Newton Adams (August 4, 1804 – September 16, 1851) was an American missionary and medical doctor who worked in southern Africa. Adams worked as a medical doctor in New York City for a short while prior to volunteering to serve as a physician with the American Board of Commissioners for Foreign Missions. Sent to a mission in Natal, southern Africa Adams became one of the first doctors in that region. He was later ordained and established a mission at Adams Mission, where he taught and preached in addition to providing medical care. After his death the Adams College was established and named for him.

== Early life ==
Adams was born in East Bloomfield, Ontario County in New York on 4 August 1804. He attended Hamilton College and subsequently practised medicine in New York City for around two years. A Congregationalist Christian, he volunteered for missionary work with the American Board of Commissioners for Foreign Missions (ABCFM). He was appointed physician to a mission sent to work amongst the Zulu and Matabele tribes. He left the US from Boston on December 3, 1834, accompanied by his wife who came from Ohio. His ABCFM colleagues on board the same vessel were missionary Daniel Lindley, medical doctor Alexander Erwin Wilson, George Champion, Aldin Grout, Henry Venable and their wives. Adams and Wilson became the first two medical doctors to settle in Natal.

== Missionary work ==
Arriving in Natal in 1835 George Champion established a mission station at Umlazi with Adams as his physician. Adams also ran a school and printing press at Umlazi and received permission from Zulu King Dingane to practise medicine and print pamphlets in the Zulu language. Adams was assisted by Mbalasi who was the widow of a Zulu chief. Mbalasi and her daughter Nembula lived with the Adams family. The Zulus plundered the station in 1838. Ordained as a priest in 1844 Adams frequently preached to congregations of up to 1,000 people. His school provided an education to 100 pupils at a time and his medical skills were sought out by British colonists, Boers and indigenous peoples alike.
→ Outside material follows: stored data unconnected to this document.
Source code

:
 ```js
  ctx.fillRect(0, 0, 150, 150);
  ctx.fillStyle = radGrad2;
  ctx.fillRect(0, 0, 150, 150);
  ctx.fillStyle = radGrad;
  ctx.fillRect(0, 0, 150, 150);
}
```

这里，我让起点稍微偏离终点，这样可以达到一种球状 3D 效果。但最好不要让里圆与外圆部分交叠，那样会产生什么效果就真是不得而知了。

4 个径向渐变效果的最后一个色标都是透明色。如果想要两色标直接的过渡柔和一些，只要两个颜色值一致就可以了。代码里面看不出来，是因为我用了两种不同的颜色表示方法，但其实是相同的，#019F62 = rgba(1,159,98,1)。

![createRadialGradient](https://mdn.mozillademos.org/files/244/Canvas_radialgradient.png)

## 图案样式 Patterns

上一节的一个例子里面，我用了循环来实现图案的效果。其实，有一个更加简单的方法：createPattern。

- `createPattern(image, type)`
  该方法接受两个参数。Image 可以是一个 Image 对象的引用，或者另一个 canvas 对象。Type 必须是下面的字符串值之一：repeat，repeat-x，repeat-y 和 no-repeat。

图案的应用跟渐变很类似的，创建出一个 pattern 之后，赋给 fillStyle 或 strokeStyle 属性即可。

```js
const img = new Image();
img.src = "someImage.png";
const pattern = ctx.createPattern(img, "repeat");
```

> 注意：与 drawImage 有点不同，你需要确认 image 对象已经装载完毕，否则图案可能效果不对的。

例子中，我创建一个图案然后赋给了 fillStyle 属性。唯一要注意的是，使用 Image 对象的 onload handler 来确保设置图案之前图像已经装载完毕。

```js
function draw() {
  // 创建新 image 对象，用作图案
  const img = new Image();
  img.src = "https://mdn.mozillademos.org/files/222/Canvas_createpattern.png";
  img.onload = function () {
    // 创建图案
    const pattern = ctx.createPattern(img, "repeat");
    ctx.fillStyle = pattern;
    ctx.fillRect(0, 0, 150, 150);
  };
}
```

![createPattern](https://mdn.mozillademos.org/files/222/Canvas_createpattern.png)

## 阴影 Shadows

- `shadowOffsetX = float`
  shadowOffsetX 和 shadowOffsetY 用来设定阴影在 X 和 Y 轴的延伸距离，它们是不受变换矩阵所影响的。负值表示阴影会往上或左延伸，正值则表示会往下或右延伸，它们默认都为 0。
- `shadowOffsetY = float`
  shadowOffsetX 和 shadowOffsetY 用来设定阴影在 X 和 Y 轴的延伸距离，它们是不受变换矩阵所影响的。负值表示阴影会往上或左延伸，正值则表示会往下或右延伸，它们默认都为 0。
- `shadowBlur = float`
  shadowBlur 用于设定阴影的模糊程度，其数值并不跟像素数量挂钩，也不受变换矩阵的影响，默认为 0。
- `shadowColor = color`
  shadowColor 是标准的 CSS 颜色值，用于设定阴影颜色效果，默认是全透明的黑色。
He became known to the Zulus as "the teacher with three coats" for his practice of changing his clothes to suit his differing areas of work (including a white medical coat).
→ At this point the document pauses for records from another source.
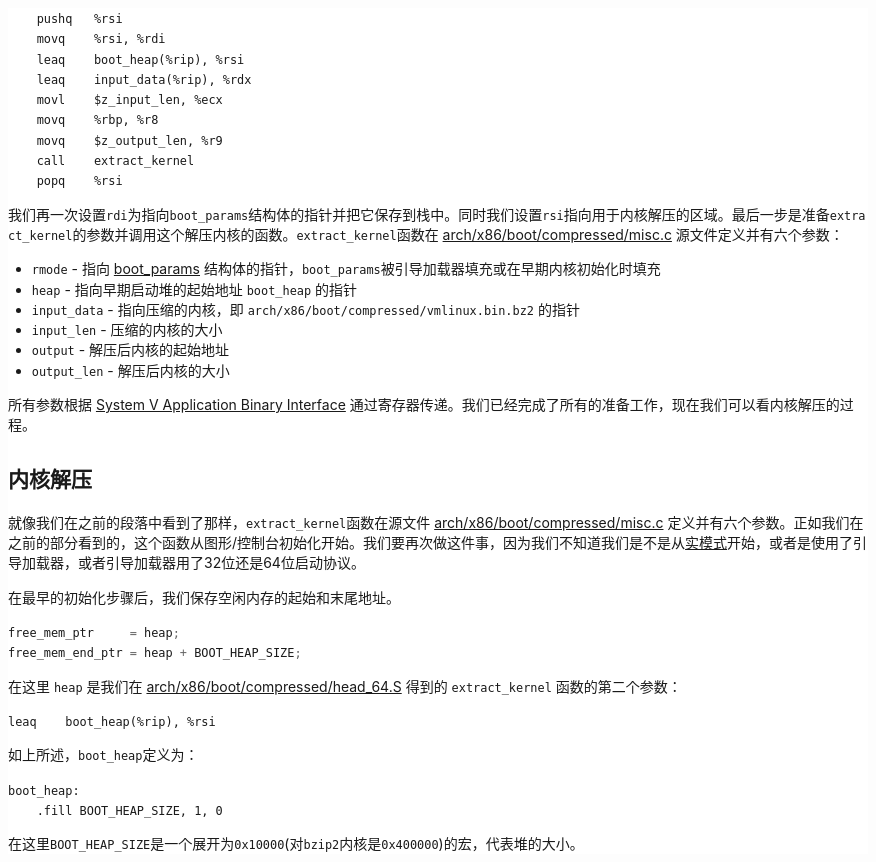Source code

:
 ```assembly
	pushq	%rsi
	movq	%rsi, %rdi
	leaq	boot_heap(%rip), %rsi
	leaq	input_data(%rip), %rdx
	movl	$z_input_len, %ecx
	movq	%rbp, %r8
	movq	$z_output_len, %r9
	call	extract_kernel
	popq	%rsi
```

我们再一次设置`rdi`为指向`boot_params`结构体的指针并把它保存到栈中。同时我们设置`rsi`指向用于内核解压的区域。最后一步是准备`extract_kernel`的参数并调用这个解压内核的函数。`extract_kernel`函数在 [arch/x86/boot/compressed/misc.c](https://github.com/torvalds/linux/blob/16f73eb02d7e1765ccab3d2018e0bd98eb93d973/arch/x86/boot/compressed/misc.c) 源文件定义并有六个参数：

* `rmode` - 指向 [boot_params](https://github.com/torvalds/linux/blob/16f73eb02d7e1765ccab3d2018e0bd98eb93d973//arch/x86/include/uapi/asm/bootparam.h#L114) 结构体的指针，`boot_params`被引导加载器填充或在早期内核初始化时填充
* `heap` - 指向早期启动堆的起始地址 `boot_heap` 的指针
* `input_data` - 指向压缩的内核，即 `arch/x86/boot/compressed/vmlinux.bin.bz2` 的指针
* `input_len` - 压缩的内核的大小
* `output` - 解压后内核的起始地址
* `output_len` - 解压后内核的大小

所有参数根据 [System V Application Binary Interface](http://www.x86-64.org/documentation/abi.pdf) 通过寄存器传递。我们已经完成了所有的准备工作，现在我们可以看内核解压的过程。

内核解压
--------------------------------------------------------------------------------

就像我们在之前的段落中看到了那样，`extract_kernel`函数在源文件 [arch/x86/boot/compressed/misc.c](https://github.com/torvalds/linux/blob/16f73eb02d7e1765ccab3d2018e0bd98eb93d973/arch/x86/boot/compressed/misc.c) 定义并有六个参数。正如我们在之前的部分看到的，这个函数从图形/控制台初始化开始。我们要再次做这件事，因为我们不知道我们是不是从[实模式](https://en.wikipedia.org/wiki/Real_mode)开始，或者是使用了引导加载器，或者引导加载器用了32位还是64位启动协议。

在最早的初始化步骤后，我们保存空闲内存的起始和末尾地址。

```C
free_mem_ptr     = heap;
free_mem_end_ptr = heap + BOOT_HEAP_SIZE;
```

在这里 `heap` 是我们在 [arch/x86/boot/compressed/head_64.S](https://github.com/torvalds/linux/blob/16f73eb02d7e1765ccab3d2018e0bd98eb93d973/arch/x86/boot/compressed/head_64.S) 得到的 `extract_kernel` 函数的第二个参数：

```assembly
leaq	boot_heap(%rip), %rsi
```

如上所述，`boot_heap`定义为：

```assembly
boot_heap:
	.fill BOOT_HEAP_SIZE, 1, 0
```

在这里`BOOT_HEAP_SIZE`是一个展开为`0x10000`(对`bzip2`内核是`0x400000`)的宏，代表堆的大小。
Adams moved his mission to a location near Amanzimtoti in 1847 and the settlement that grew around it would later become known as Adams Mission. He was appointed in 1847 as a mediator on the Natal Land Commission set up to establish native reserves in the country. Adams died at Adams Mission on September 16, 1851; his funeral was attended by many of Durban's most prominent residents and military officers. The Amanzimtoti Institute was established by the ABCFM in 1853 and was later named Adams College in his honour.